== Segment start ==

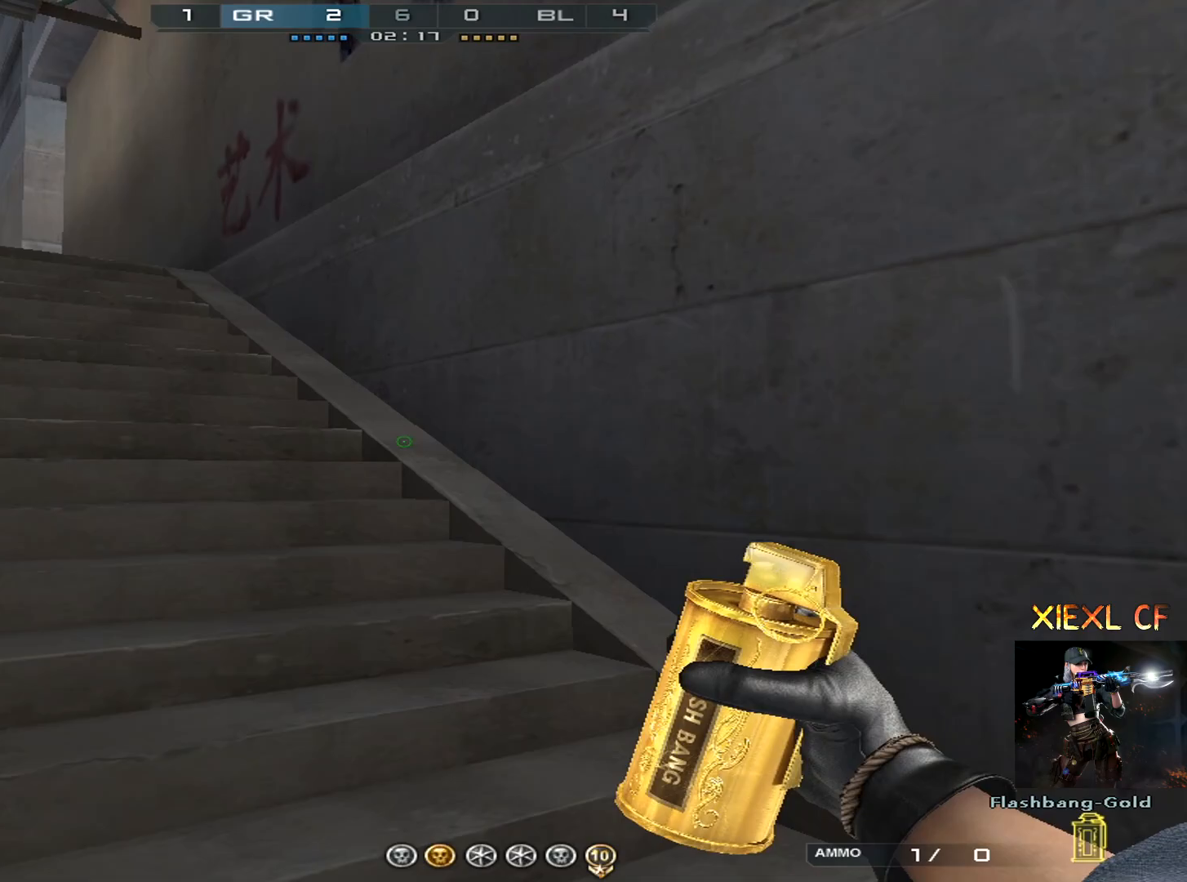
{"keys": ["w"], "mouse": [], "events": [[300, "a", "up"]]}
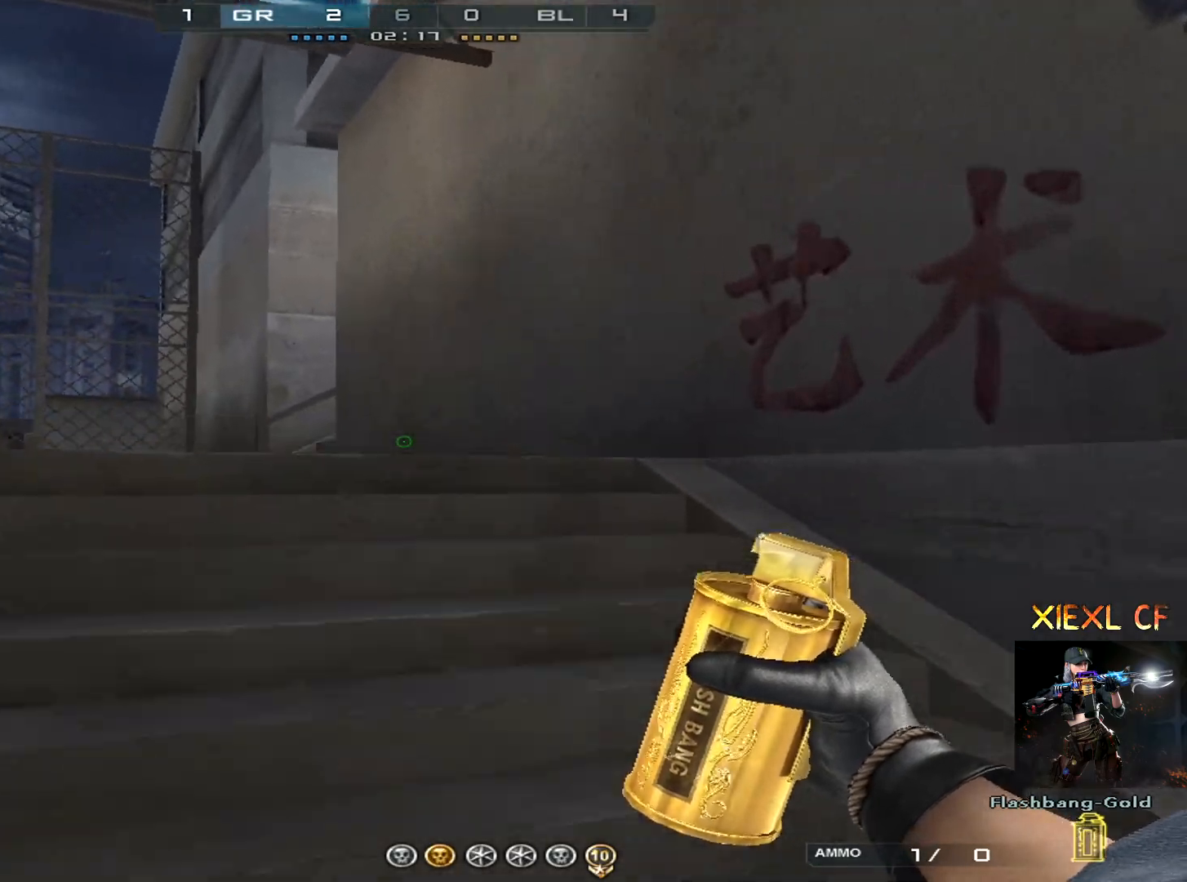
{"keys": ["w"], "mouse": [], "events": []}
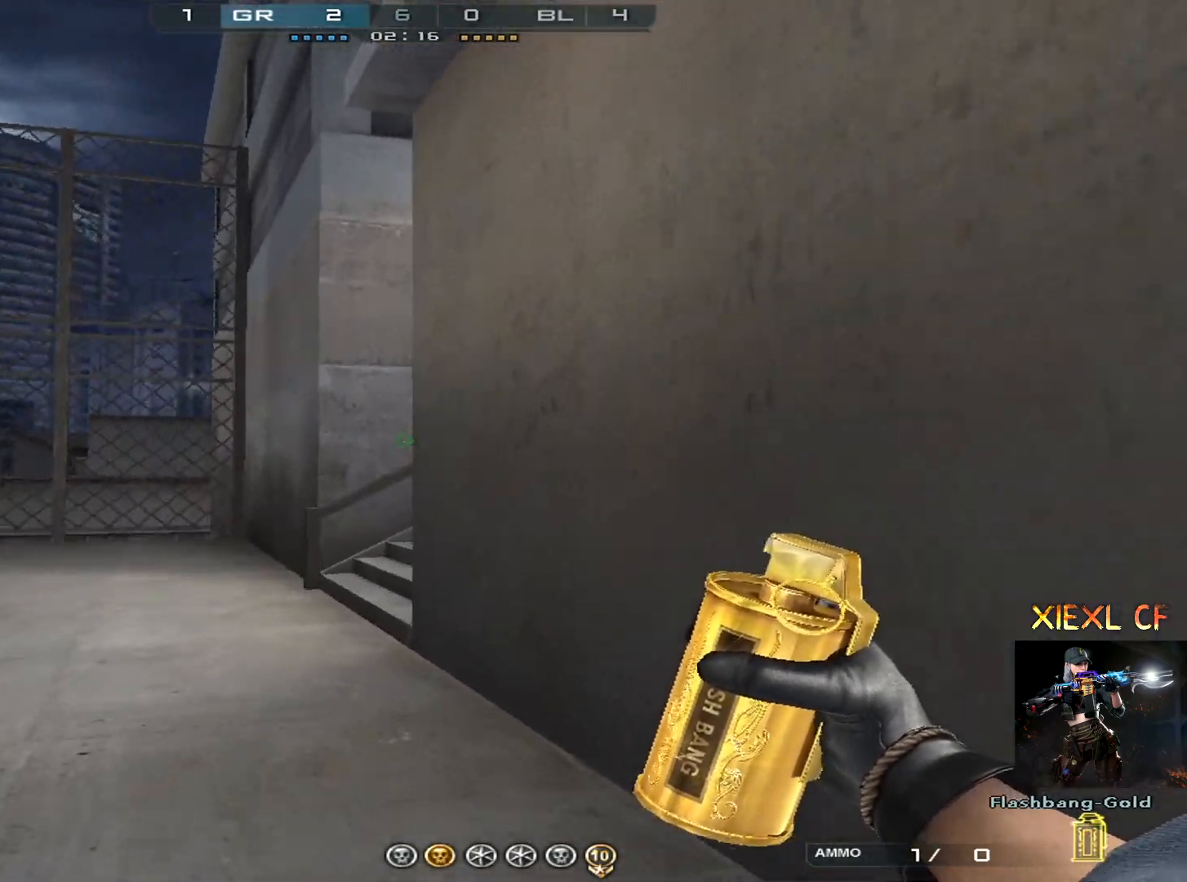
{"keys": ["w"], "mouse": [], "events": []}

== Segment end ==

TASK OBJECTIVE:
Each line above should be written out again unchanged; no images are to be carried over.

PROBLEM SOLUTION:
{"keys": ["w"], "mouse": [], "events": [[300, "a", "up"]]}
{"keys": ["w"], "mouse": [], "events": []}
{"keys": ["w"], "mouse": [], "events": []}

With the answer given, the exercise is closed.